Like Dragonflies
Page 1
Once you make a decision,
the universe conspires to make it happen.
~ Ralph Waldo Emerson ~
Sage
I can feel the defeating weight of stone sinking into my chest. I sit in front of my mother’s pristine vanity while she brushes my long raven locks, making sure to tame the unruly ends so they look perfect. Perfect like her hair.
The stone wall threatening to crush me moves in closer until my breathing is noticeably shallow. My ears burn with the imaginary sound of stone on stone.
“Sage, your ears are beet red. Are you nervous?” A sympathetic smile curves my mother’s ruby red lips.
“A little.” I manage to get my voice to work in the face of being obliterated by a wall of anxiety.
“Oh, honey, you’ll be fine. All of your friends will be there. I know you can’t wait to see them.” The smile fades from her face, but I still see joy swimming in her ice-blue eyes. How she finds happiness in social gatherings is beyond me. The thought of being around a crowd of people, with phony smiles and endless conversation, makes me itch.
Is being allergic to people a real thing?

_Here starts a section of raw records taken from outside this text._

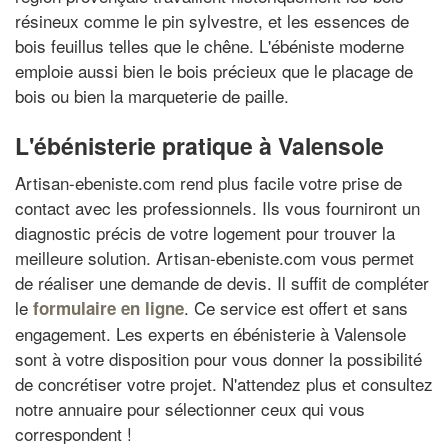
résineux comme le pin sylvestre, et les essences de
bois feuillus telles que le chêne. L'ébéniste moderne
emploie aussi bien le bois précieux que le placage de
bois ou bien la marqueterie de paille.
L'ébénisterie pratique à Valensole
Artisan-ebeniste.com rend plus facile votre prise de
contact avec les professionnels. Ils vous fourniront un
diagnostic précis de votre logement pour trouver la
meilleure solution. Artisan-ebeniste.com vous permet
de réaliser une demande de devis. Il suffit de compléter
le
. Ce service est offert et sans
formulaire en ligne
engagement. Les experts en ébénisterie à Valensole
sont à votre disposition pour vous donner la possibilité
de concrétiser votre projet. N'attendez plus et consultez
notre annuaire pour sélectionner ceux qui vous
correspondent !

I told her over and over, those girls she tries shoving down my throat aren’t my friends. She wants them to be my friends because she’s close to their mothers and birds of a feather…right?
Wrong.
I’m nothing like them with their perfect hair and matching outfits. I’m blue jeans and retro concert tees, and they’re busy following the latest Instagram trends.

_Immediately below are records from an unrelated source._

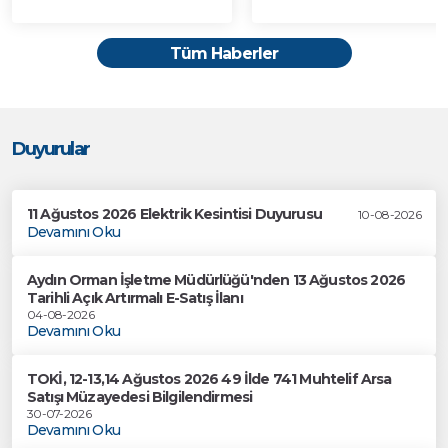
Tüm Haberler
Duyurular
11 Ağustos 2026 Elektrik Kesintisi Duyurusu
10-08-2026
Devamını Oku
Aydın Orman İşletme Müdürlüğü'nden 13 Ağustos 2026
Tarihli Açık Artırmalı E-Satış İlanı
04-08-2026
Devamını Oku
TOKİ, 12-13,14 Ağustos 2026 49 İlde 741 Muhtelif Arsa
Satışı Müzayedesi Bilgilendirmesi
30-07-2026
Devamını Oku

I bounce a curled knuckle against my lip and gaze into the brightly lit mirror. Mom stops fussing over my hair long enough to stare at me with her perfect brows gathered. I know that look. That is the stop-that-right-this-instant look.

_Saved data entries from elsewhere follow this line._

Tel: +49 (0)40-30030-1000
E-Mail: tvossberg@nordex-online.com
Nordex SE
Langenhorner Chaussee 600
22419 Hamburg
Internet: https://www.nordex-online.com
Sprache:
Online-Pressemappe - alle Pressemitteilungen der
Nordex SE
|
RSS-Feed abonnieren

“You’re going to smudge your lipstick.” She gestures to my knuckle and I stare at the smear of mauve on my finger. I scrub it away with the heel of my hand, and she lets out a sigh that’s full of disapproval. The kind of sigh you give a kid who just spilled chocolate milk on a white dress.
“There, look at how beautiful you are, Sage.” She twists her lips to the side at the sight of my eyebrows and before I can protest, out comes the brow gel. She rakes the cold gel through my misbehaved brows, and I stifle a groan in my throat. “Okay, much better. I knew my daughter was there somewhere under the T-shirt and jeans you insist upon wearing. You know they make you look like a boy, right, honey?”
“Mom, please,” I beg. I want her to spare me the lectures about my clothes because I’m already nearly smashed by the stone wall in my mind.
“I’m just saying, you’d look so much better if you actually took time to groom yourself. You’re not the kind of girl who just wakes up beautiful.”
Not like you, right, Mom?
I stand abruptly and turn my eyes away from the mirror. I hate seeing what I look like once all my personality is groomed away. I want to get the stupid charity event at the country club over with, then I can rush home to my room and detox from dealing with so many phony people.
I hear Mom talking in the background as I leave the bedroom, but she sounds muffled through the wall closing in on me. I feel like a baby deer wobbling in heels toward the front door. When most women walk in heels, the bright click-pop noise their shoes make on the floor sounds like a melody. Not me. I’m pretty sure I’m the opposite of a melody…whatever that is.
The moment I stumble out of the front door of my house and drink in fresh air, the stone wall recedes and my lungs inflate again. “Hey, kiddo. I see Mom got you in a dress.” My father smiles at me. His smiles have the power to chase away any anxiety kicking up dust in my mind. Maybe he’s outside waiting because he wants to escape any further inspection from Mom before we leave.
“Yeah, I see she got you all dolled up too, huh?” A half-smile lifts one side of my mouth, as I take in his perfectly coiffed mahogany hair and tailored suit. He glances down at his formal wear and shrugs like it’s nothing.
“I definitely wouldn’t say dolled up, but your old man cleans up nicely.” Most of the time, Dad prefers to be in a pair of khakis hitting golf balls on the course at the country club. Suits aren’t his thing. Neither are the huge charity functions Mom loves so much.
“Yeah, well that makes one of us.” I tug at the hem of the silky blue dress Mom made me wear and fold my arms across my body. Dad shoots me a disapproving look, that I pretend to ignore, but there’s no ignoring the prickle of heat washing over my ears.